You're right. I hadn't quite thought it through, but it would work well: eg. for 8 coin values, if you need to calculate the number of ways to make 2.00, you need to make at most 200*8=1600 calls to the recursive function. So you get O(n) efficiency. But it still seems like you should be able to do better: O(1) would be possible with a closed-form formula. edit: Oh, I noticed you actually implemented it with memoization. Great!
That's way beyond my maths ability. Do you think you could find such a formula? I know there's Binet's formula for Fibonacci, but it's impractical for larger numbers as the floating point errors start to affec tthe results (on most machines anyway.) O(1) would be possible with a closed-form formula.

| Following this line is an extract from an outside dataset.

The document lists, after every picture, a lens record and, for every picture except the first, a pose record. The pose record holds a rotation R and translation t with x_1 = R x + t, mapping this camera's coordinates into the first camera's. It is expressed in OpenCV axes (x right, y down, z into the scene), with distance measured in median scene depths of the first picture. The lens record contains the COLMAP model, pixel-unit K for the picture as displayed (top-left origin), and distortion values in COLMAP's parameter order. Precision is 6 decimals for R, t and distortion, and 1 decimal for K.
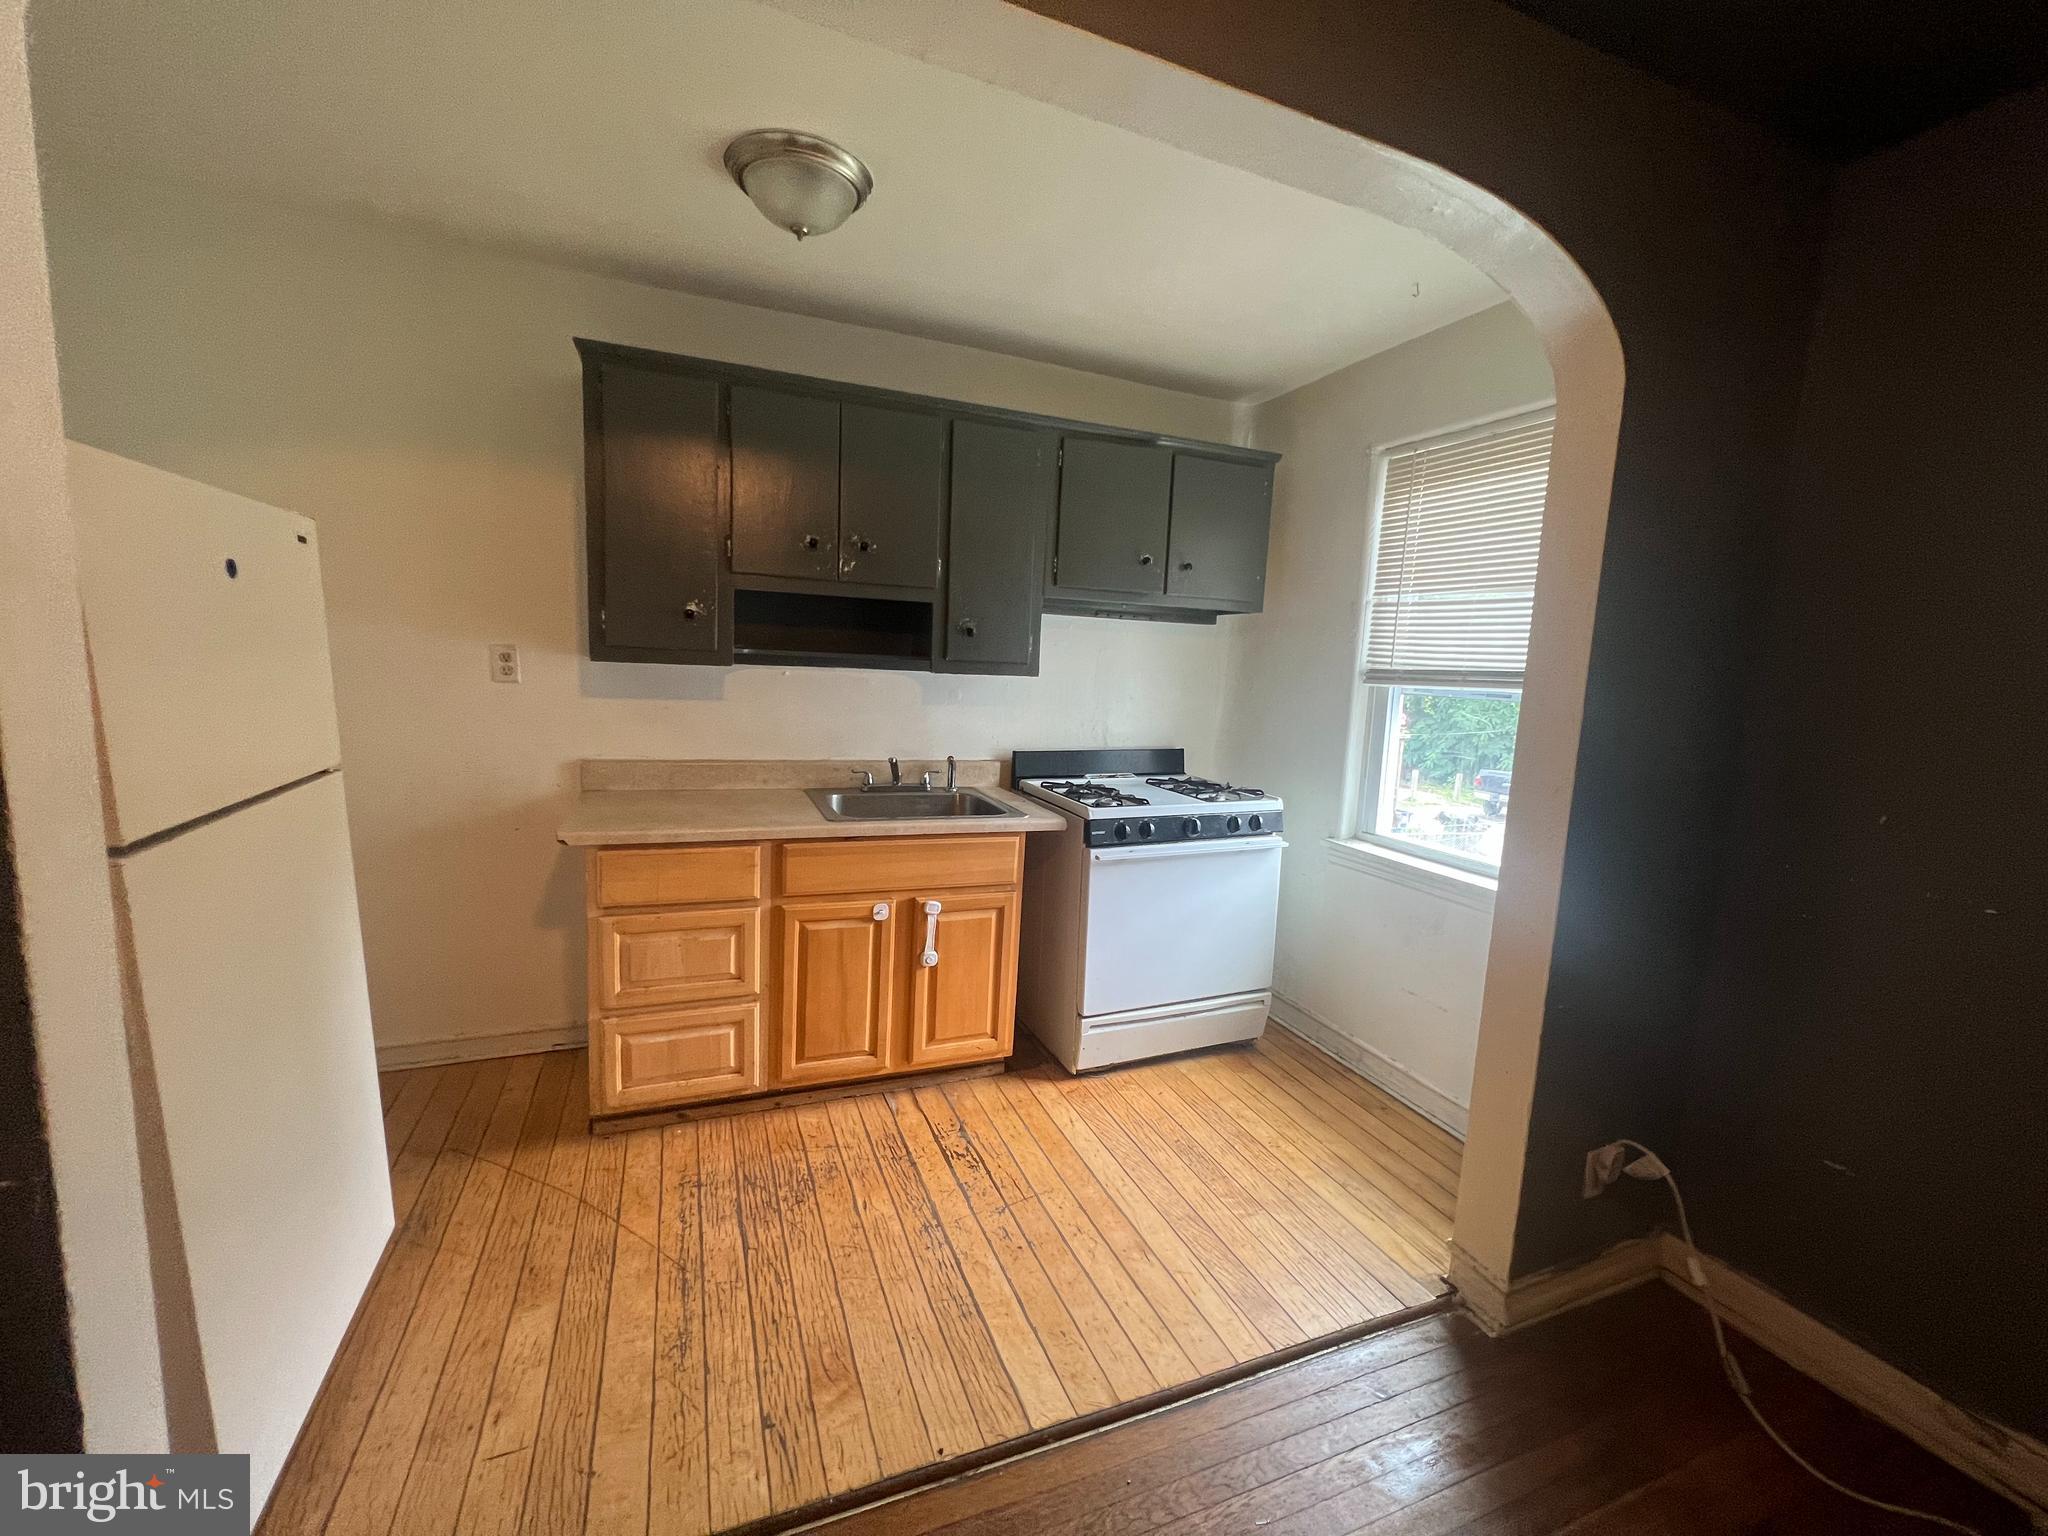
lens RADIAL K [[824.0, 0, 1024.0], [0, 824.0, 768.0], [0, 0, 1]] dist [-0.017065, 0.004503]
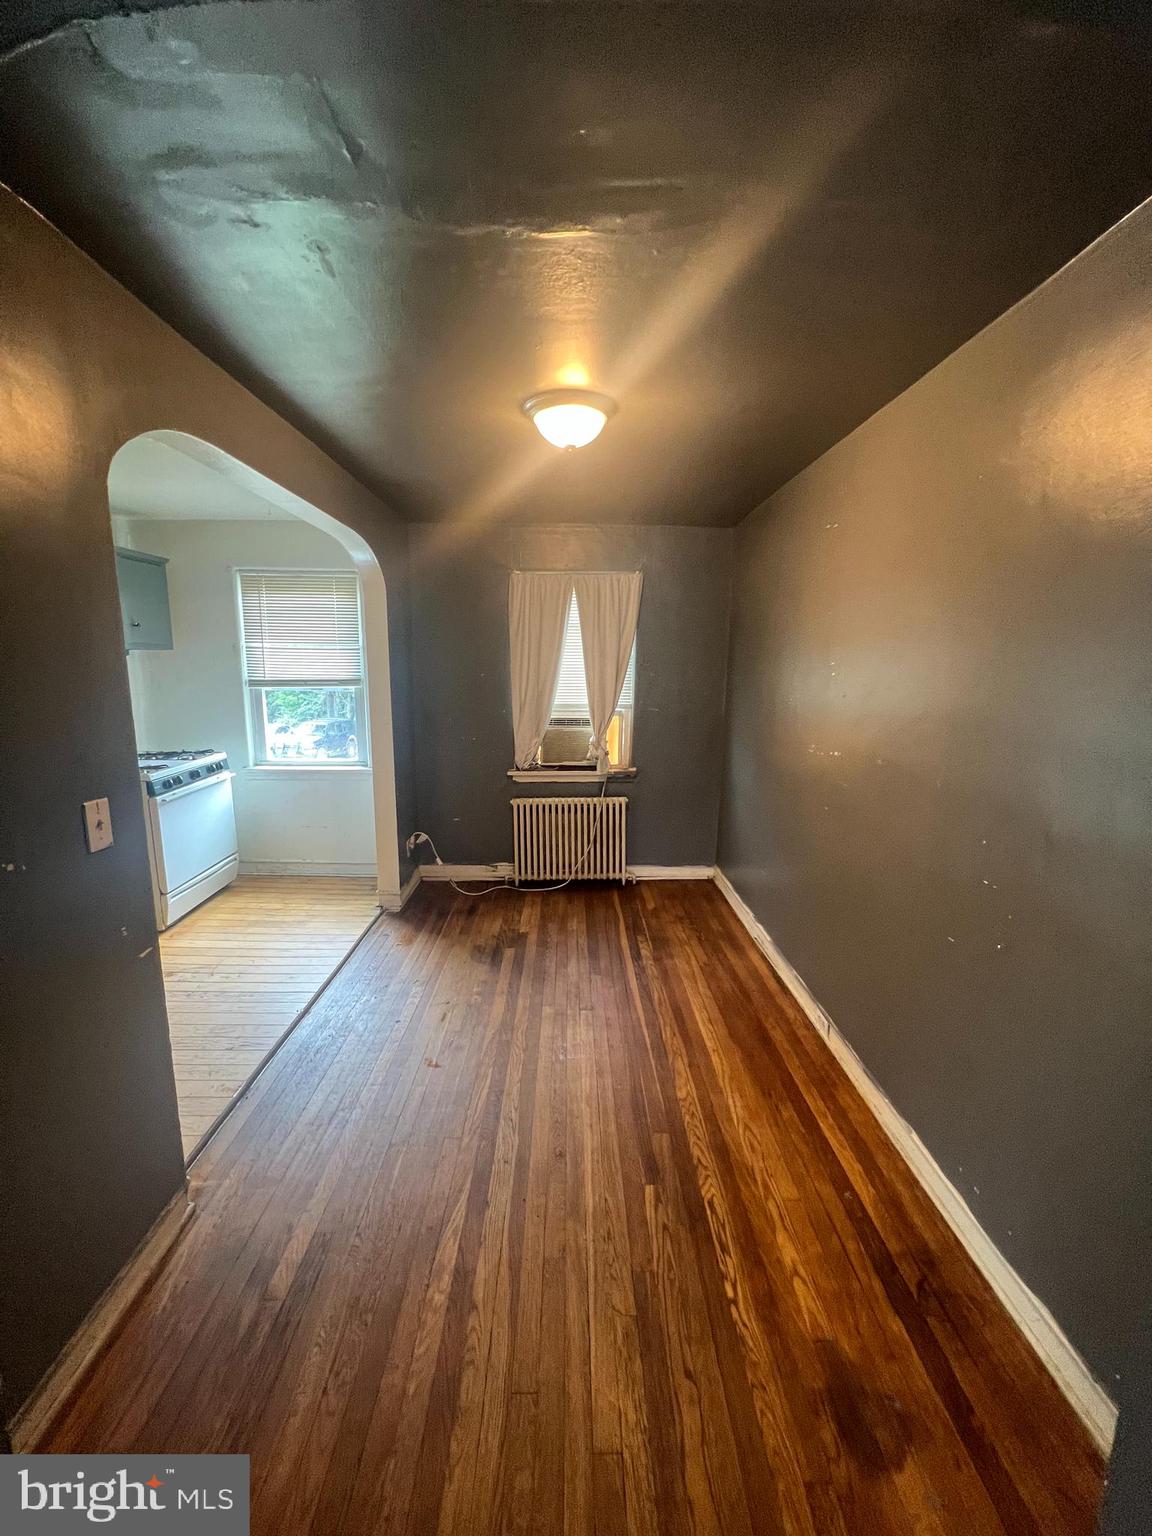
lens RADIAL K [[618.0, 0, 576.0], [0, 618.0, 768.0], [0, 0, 1]] dist [-0.017065, 0.004503]
pose [[0.362353, -0.201256, 0.910053, -0.730040], [0.130936, 0.977718, 0.164086, -0.055321], [-0.922798, 0.059701, 0.380631, -0.300773]]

Yeah, it's tough, I don't really know how to go about it. But here's at least a demonstration for three denominations, {1, 2, 5}: (n is the total amount to add up to) numfives = math.floor(n/5.)+1 return int( numfives * (n % 5 + n + 3)/4 - (numfives % 2) * (n % 2 - 0.5) / 2. ) Disgusting, I know! But it works: I double checked it against your code, it gives the same result up to n=5000. An estimate for four denominations {1, 2, 5, 10} is n^3/600; for five denominations {1, 2, 5, 10, 25}, n^4/60000. I got these by summing crudely and dropping low order terms. They seem to be asymptotic: the estimate for five denominations is accurate to within 5% of the true value for n > 2000. That might seem silly but count_change does get quite slow for n >> 10^6 (that's $10,000.00), while the approximation is good to within 0.01%. edit: You could write a program that returns an estimator function for a given set of denominations. See Faulhaber's formula. def onetwofive(n):
I'm impressed you managed a solution for 3 coins. > count_change does get quite slow for n >> 10^6 (that's $10,000.00) From a pure math angle, both memo & dynamic programming versions are linear in time and space. As you said though, those numbers are growing exponentially meaning the space will grow exponentially too.